Exercise prompt:
For the data below, retype word for word the lines from the one containing "旅奇傳媒 TR Omnimedia" through the one containing "acesso e a visitação"; drop the pictures.

Stored items
- - -

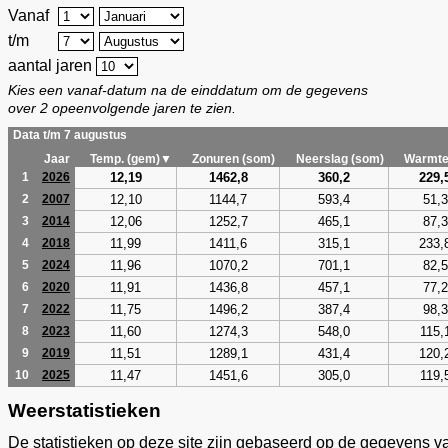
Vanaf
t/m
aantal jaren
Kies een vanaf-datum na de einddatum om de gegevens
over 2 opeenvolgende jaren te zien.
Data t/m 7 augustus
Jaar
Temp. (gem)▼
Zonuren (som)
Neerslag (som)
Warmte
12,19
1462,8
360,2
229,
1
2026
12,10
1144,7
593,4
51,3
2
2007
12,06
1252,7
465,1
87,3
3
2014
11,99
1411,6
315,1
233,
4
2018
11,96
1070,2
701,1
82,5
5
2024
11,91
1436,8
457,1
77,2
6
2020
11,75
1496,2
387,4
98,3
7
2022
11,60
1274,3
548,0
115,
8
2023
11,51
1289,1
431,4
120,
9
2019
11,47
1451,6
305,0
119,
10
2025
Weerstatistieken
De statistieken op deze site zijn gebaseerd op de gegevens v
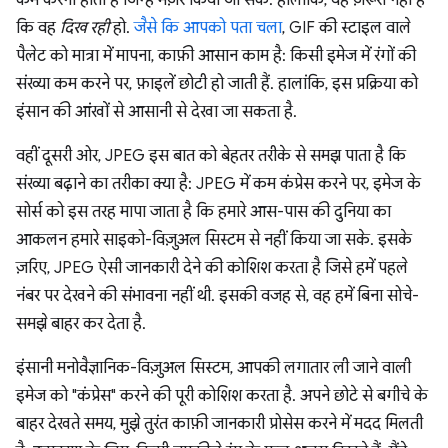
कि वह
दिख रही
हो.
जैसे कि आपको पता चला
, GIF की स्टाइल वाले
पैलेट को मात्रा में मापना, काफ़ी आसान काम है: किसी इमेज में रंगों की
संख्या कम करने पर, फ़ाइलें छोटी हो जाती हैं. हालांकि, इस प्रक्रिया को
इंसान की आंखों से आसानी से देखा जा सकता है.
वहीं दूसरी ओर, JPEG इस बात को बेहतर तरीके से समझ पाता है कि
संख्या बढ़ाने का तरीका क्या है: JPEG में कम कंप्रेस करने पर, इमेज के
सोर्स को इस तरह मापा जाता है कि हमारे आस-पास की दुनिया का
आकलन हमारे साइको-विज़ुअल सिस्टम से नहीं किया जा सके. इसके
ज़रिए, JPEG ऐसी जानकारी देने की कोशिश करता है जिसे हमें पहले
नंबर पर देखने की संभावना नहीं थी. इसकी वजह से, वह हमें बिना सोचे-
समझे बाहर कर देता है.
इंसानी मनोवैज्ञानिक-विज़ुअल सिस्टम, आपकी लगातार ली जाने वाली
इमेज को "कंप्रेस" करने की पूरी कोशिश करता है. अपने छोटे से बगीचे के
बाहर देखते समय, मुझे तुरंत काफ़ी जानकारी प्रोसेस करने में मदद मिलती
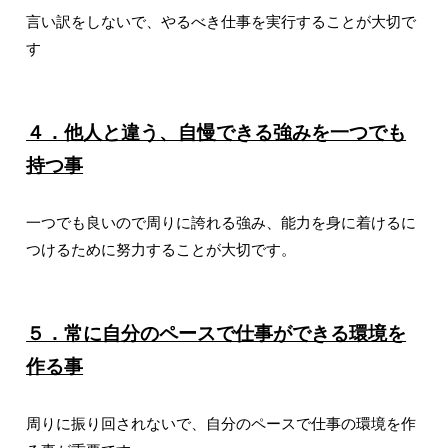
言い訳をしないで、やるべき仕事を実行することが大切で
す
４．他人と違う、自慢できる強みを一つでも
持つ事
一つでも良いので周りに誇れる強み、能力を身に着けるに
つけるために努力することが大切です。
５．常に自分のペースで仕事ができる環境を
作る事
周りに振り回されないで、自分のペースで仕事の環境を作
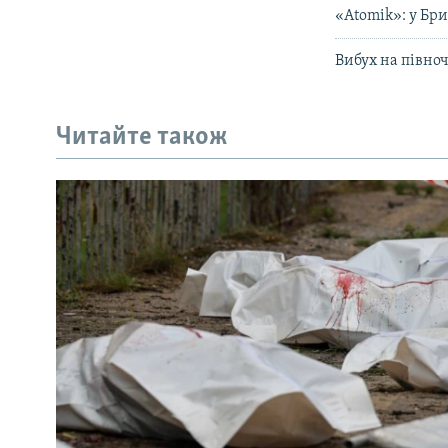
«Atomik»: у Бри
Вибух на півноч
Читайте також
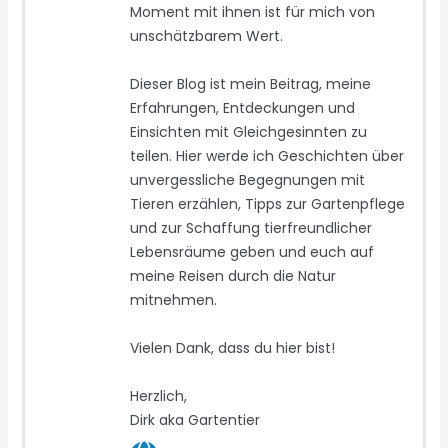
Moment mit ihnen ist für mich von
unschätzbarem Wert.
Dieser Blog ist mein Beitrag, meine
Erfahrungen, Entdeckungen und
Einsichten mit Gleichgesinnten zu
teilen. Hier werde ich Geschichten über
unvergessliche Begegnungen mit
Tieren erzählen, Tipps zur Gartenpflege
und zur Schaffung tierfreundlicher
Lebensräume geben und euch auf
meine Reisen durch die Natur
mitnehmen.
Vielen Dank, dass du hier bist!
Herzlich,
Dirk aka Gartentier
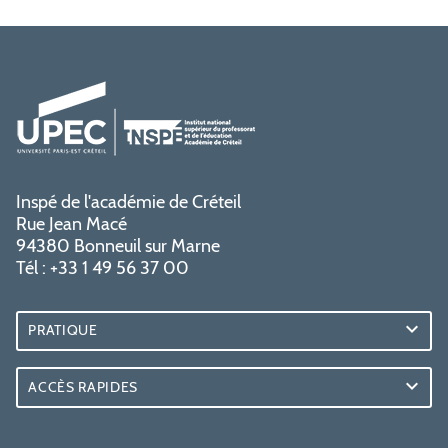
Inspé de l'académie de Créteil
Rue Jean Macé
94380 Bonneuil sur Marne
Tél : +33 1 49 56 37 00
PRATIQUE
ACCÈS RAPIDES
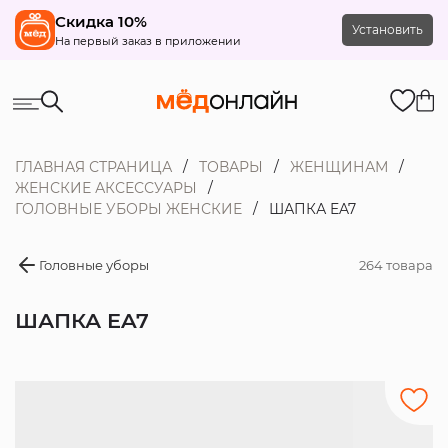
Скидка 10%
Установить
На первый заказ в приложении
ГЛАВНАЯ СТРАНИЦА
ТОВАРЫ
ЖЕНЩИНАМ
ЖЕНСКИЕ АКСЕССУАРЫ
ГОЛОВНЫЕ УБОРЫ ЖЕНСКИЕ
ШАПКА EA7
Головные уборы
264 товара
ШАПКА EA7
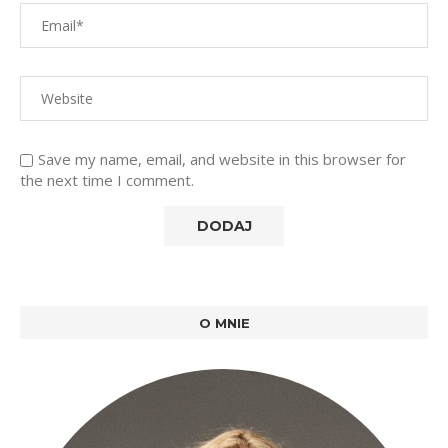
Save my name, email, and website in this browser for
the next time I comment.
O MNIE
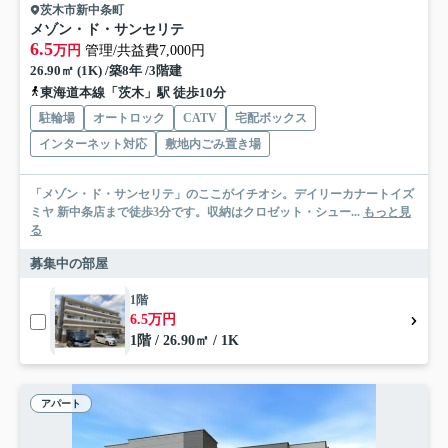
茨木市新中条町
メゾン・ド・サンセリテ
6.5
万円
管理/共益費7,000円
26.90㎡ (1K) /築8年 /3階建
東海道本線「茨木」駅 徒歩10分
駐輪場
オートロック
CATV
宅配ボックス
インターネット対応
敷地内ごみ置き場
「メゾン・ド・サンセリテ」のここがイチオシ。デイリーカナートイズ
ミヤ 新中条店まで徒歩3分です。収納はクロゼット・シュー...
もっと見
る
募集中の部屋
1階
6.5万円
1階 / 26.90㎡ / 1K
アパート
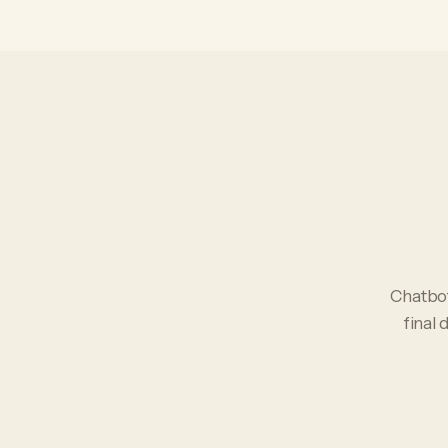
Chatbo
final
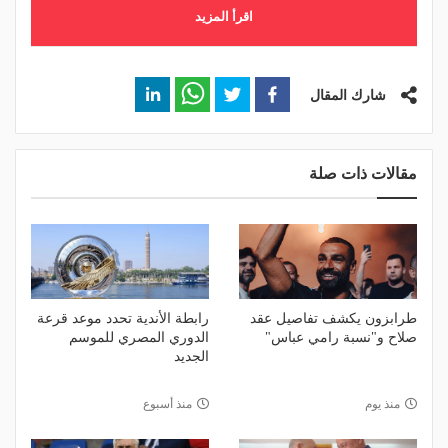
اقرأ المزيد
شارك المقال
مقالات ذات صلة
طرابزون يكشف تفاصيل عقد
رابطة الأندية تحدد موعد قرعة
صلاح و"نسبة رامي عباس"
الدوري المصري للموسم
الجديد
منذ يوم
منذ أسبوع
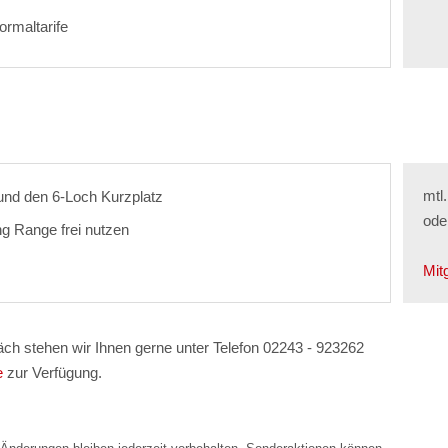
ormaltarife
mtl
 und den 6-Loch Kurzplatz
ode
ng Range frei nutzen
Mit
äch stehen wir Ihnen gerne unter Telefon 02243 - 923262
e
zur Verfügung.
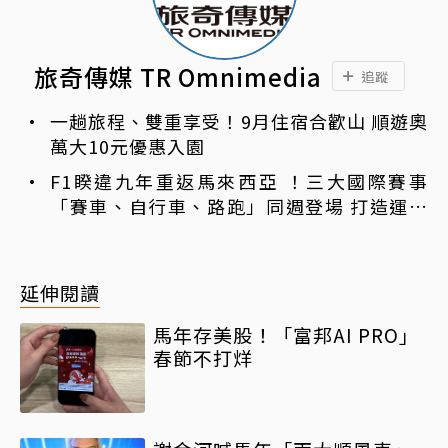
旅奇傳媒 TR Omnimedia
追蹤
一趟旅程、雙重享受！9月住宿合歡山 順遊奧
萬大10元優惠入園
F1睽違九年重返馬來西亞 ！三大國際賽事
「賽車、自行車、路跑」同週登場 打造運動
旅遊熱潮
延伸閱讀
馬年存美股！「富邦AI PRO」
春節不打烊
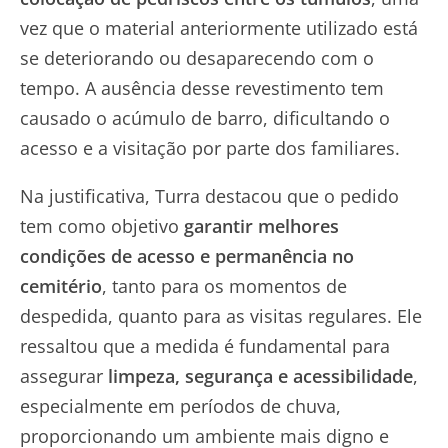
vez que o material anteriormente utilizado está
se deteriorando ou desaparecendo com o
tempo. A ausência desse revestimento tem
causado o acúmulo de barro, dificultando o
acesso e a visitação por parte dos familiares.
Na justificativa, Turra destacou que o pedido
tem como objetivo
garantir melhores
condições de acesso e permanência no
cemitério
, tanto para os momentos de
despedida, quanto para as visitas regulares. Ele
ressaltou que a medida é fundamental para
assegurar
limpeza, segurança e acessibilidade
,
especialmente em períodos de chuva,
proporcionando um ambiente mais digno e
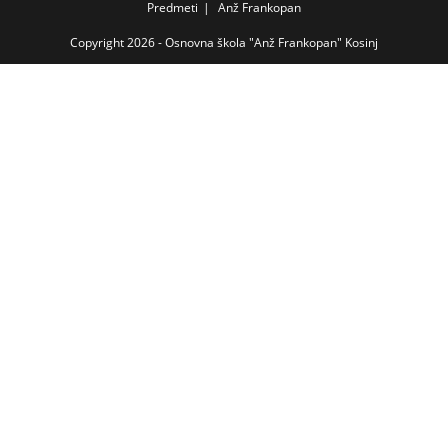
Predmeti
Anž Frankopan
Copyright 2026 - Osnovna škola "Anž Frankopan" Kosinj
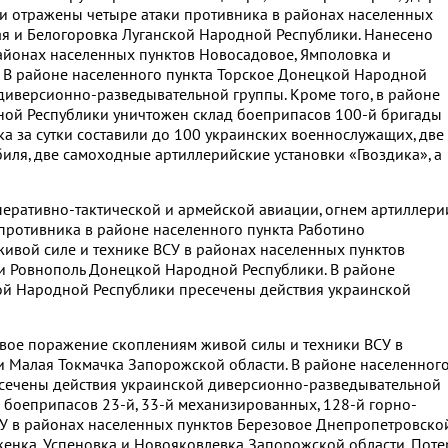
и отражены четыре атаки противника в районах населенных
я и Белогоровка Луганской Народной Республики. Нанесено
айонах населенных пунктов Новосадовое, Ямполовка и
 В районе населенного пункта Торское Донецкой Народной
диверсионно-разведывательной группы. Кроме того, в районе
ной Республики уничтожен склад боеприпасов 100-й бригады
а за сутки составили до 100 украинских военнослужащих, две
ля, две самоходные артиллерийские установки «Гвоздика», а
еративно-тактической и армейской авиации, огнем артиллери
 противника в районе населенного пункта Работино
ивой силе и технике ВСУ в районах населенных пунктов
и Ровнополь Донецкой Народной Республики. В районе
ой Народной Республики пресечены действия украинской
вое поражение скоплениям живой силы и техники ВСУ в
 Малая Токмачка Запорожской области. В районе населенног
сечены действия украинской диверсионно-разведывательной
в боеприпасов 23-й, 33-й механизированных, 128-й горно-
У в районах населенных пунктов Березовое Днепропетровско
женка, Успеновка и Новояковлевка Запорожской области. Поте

- - -

Expected answer:
旅奇傳媒 TR Omnimedia
追蹤
一趟旅程、雙重享受！9月住宿合歡山 順遊奧
萬大10元優惠入園
F1睽違九年重返馬來西亞 ！三大國際賽事
「賽車、自行車、路跑」同週登場 打造運動
旅遊熱潮
延伸閱讀
馬年存美股！「富邦AI PRO」
春節不打烊
vez que o material anteriormente utilizado está
se deteriorando ou desaparecendo com o
tempo. A ausência desse revestimento tem
causado o acúmulo de barro, dificultando o
acesso e a visitação por parte dos familiares.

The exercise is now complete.